Communication Protocols

- HTTP/HTTPS, REST, gRPC
- REST vs gRPC for inter-service communication
- WebSocket, SSE, Long Polling
- Other protocols: SOAP, TCP, UDP, XMPP, AMQP, MQTT, STOMP, Openwire

Famous algorithms

- Bloom Filter
- Count Min Sketch
- Geohash / S2 Geometry (Used in Uber Engineering)
- Quadtree (Used in Uber Engineering)
- Reverse index (Used in Web Crawlers like Google)

Clocks

- Physical clock
- Lamport clock (logical)
- Vector clock

WebSocket, Server-Sent Events (SSE), and Long Polling

- are three different techniques for enabling real-time communication and data exchange between a client (usually a web browser) and a server. Each has its own characteristics and use cases.

WebSocket:

- Description: WebSocket is a full-duplex communication protocol that provides a persistent, bidirectional, low-latency connection between a client and a server. It enables real-time data exchange without the 	
	overhead of HTTP 	
requests and responses.
- Use Cases:
	- Real-time Chat Applications: WebSocket is commonly used for building chat applications and multiplayer games where low latency and real-time updates are essential.
	- Live Dashboards: WebSocket can be used to create live data dashboards that update in real-time.
Advantages:
	- Low Latency: WebSocket offers minimal latency as the connection remains open.
	- Bi-Directional: Both the server and client can send data at any time.
	- Efficient: It reduces the overhead of HTTP requests and responses.
Disadvantages:
	- Requires Server-Side Support: WebSocket requires server-side support for handling WebSocket connections.

Server-Sent Events (SSE):

- Description: SSE is a unidirectional communication protocol that allows the server to push data to the client over a single HTTP connection.
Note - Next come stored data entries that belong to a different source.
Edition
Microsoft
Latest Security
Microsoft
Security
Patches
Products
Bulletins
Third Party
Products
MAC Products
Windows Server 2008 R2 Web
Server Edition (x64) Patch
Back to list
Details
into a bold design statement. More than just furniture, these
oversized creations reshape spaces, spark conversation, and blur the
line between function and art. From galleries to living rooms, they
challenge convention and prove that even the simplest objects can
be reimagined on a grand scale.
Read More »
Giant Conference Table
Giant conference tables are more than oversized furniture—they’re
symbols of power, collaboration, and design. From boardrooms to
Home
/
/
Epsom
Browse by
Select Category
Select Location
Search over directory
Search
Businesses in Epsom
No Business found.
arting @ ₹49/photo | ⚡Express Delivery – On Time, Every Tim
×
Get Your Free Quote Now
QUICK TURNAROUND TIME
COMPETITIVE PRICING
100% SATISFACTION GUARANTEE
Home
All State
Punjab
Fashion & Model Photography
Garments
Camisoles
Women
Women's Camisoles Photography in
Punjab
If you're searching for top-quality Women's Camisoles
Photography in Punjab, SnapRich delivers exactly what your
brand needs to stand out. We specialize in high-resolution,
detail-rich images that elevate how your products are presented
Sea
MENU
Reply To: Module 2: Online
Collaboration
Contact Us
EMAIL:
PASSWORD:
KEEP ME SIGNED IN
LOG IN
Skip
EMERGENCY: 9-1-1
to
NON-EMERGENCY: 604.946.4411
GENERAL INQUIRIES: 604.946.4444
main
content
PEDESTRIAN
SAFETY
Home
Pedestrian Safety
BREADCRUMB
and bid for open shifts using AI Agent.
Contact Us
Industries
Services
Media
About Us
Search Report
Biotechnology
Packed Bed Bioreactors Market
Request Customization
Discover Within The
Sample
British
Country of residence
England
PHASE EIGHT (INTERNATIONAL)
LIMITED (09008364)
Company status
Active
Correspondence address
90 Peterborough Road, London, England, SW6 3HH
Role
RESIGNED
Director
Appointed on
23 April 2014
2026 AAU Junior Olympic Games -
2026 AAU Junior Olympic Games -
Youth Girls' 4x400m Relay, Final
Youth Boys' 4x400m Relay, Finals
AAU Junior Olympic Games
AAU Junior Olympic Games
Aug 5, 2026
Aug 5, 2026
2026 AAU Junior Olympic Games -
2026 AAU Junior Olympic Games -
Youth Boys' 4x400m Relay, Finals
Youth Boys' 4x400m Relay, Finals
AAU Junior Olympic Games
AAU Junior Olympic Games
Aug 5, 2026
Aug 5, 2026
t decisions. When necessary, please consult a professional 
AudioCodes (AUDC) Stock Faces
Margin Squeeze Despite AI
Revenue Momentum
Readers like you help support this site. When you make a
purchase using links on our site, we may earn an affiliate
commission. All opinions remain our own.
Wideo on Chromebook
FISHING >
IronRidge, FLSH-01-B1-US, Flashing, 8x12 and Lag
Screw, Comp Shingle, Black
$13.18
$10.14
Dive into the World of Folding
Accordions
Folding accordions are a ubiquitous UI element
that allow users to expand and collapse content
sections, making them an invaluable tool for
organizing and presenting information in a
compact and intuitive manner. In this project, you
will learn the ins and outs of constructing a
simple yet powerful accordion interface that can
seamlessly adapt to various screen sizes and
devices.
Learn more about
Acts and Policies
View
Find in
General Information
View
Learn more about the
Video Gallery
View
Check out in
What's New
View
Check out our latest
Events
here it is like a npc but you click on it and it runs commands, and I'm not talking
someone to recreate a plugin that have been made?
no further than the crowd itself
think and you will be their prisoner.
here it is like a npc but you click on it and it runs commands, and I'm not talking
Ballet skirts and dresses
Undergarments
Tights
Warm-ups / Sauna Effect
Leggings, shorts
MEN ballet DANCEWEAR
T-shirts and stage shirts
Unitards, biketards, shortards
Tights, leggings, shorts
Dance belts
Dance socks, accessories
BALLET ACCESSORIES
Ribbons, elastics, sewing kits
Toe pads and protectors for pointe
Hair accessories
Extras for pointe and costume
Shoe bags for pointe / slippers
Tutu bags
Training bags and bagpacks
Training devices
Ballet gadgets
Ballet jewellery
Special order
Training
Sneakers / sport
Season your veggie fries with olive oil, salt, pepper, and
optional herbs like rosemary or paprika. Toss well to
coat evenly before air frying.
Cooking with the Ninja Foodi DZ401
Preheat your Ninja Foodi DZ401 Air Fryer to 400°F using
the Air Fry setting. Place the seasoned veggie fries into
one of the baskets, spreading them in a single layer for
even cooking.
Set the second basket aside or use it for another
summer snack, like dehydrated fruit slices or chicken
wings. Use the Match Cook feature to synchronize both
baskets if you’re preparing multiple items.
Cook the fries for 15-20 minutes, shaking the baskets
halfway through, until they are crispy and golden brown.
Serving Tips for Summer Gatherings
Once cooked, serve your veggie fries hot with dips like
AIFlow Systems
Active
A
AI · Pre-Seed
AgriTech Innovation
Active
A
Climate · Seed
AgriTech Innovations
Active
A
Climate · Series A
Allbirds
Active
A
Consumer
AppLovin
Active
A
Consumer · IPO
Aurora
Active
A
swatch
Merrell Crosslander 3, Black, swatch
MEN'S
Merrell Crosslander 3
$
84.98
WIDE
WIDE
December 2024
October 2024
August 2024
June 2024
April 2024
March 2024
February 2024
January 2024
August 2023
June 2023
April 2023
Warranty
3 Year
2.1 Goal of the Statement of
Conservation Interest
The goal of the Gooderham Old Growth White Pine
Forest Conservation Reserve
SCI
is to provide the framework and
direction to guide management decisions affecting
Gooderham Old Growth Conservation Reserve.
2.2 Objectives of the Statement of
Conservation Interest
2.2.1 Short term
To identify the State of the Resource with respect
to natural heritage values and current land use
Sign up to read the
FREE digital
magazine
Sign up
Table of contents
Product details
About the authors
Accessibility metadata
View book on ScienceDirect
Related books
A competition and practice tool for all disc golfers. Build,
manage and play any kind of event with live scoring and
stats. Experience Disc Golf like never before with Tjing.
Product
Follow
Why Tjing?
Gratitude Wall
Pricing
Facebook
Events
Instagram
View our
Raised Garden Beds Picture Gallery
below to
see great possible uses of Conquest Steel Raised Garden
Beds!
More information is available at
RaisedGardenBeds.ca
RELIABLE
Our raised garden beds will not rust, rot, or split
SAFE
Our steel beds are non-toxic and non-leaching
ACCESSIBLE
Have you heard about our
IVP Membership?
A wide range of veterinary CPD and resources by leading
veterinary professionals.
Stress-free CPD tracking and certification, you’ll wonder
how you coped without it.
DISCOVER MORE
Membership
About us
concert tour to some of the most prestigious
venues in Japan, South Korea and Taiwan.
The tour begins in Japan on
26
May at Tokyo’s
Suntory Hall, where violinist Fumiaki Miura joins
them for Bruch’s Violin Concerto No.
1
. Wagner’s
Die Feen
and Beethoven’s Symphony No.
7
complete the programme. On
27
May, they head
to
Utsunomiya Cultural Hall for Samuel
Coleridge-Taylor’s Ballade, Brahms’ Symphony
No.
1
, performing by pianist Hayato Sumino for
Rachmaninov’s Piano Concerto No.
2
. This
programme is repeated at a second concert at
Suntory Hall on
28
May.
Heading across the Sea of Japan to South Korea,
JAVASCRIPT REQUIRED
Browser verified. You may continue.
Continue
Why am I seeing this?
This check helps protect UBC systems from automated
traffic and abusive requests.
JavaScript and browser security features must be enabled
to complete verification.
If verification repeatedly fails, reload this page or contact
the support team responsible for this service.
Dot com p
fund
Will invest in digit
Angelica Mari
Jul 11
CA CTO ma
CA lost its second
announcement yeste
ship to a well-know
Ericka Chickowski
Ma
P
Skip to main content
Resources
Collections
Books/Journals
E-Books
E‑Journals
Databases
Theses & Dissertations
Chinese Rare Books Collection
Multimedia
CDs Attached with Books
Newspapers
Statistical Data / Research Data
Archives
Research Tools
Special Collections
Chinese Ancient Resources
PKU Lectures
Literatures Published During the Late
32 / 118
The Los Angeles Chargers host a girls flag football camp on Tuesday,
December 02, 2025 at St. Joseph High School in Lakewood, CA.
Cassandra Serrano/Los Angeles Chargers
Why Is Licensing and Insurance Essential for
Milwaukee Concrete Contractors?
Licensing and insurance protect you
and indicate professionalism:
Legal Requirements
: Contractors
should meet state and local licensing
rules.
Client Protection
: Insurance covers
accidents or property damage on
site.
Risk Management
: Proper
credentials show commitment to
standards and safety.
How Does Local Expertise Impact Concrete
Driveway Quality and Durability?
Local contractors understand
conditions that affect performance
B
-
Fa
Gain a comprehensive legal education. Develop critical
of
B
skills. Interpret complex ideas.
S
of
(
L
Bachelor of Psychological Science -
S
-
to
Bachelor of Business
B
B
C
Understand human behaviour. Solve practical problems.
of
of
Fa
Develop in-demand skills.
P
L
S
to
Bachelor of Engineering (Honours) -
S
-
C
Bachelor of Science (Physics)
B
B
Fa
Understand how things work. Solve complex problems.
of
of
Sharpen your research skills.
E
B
It's based on the EventSource API in JavaScript.
- Use Cases:
	- Real-Time Notifications: SSE is suitable for applications that require real-time notifications, such as news updates or social media feeds.
	- Monitoring and Alerts: It can be used for monitoring systems and sending alerts when specific events occur.
- Advantages:
	- Simplicity: SSE is easy to implement, especially on the client side.
	- Automatic Reconnection: SSE connections are automatically reestablished if they're interrupted.
- Disadvantages:
	- Unidirectional: SSE only allows data to flow from the server to the client.
	- Limited Browser Support: SSE is supported in most modern browsers, but not all.

Long Polling:

- Description: Long Polling is a technique where the client sends an HTTP request to the server, and the server holds the request open until new data is available. When new data is available, the server responds, 
	and the client immediately sends a new request.
- Use Cases:
	- Legacy Browsers: Long Polling can be used in scenarios where WebSocket or SSE are not supported, such as in older web browsers.
	- Real-Time Updates: It can be used for receiving real-time updates from the server.
- Advantages:
	- Broad Compatibility: Long Polling works in a wide range of browsers and server setups.
	- Simple Implementation: It's relatively simple to implement compared to WebSocket.
- Disadvantages:
	- Increased Server Load: Long Polling can result in higher server load due to the continuous open connections and repeated requests.
	- Latency: Long Polling introduces some latency because the server responds only when new data is available.

In summary, the choice between WebSocket, SSE, and Long Polling depends on your specific requirements and the compatibility of the technology with your target audience. WebSocket is ideal for low-latency bidirectional communication, SSE is suitable for unidirectional real-time updates, and Long Polling can be used when broader browser compatibility is needed but at the cost of increased server load and potential latency.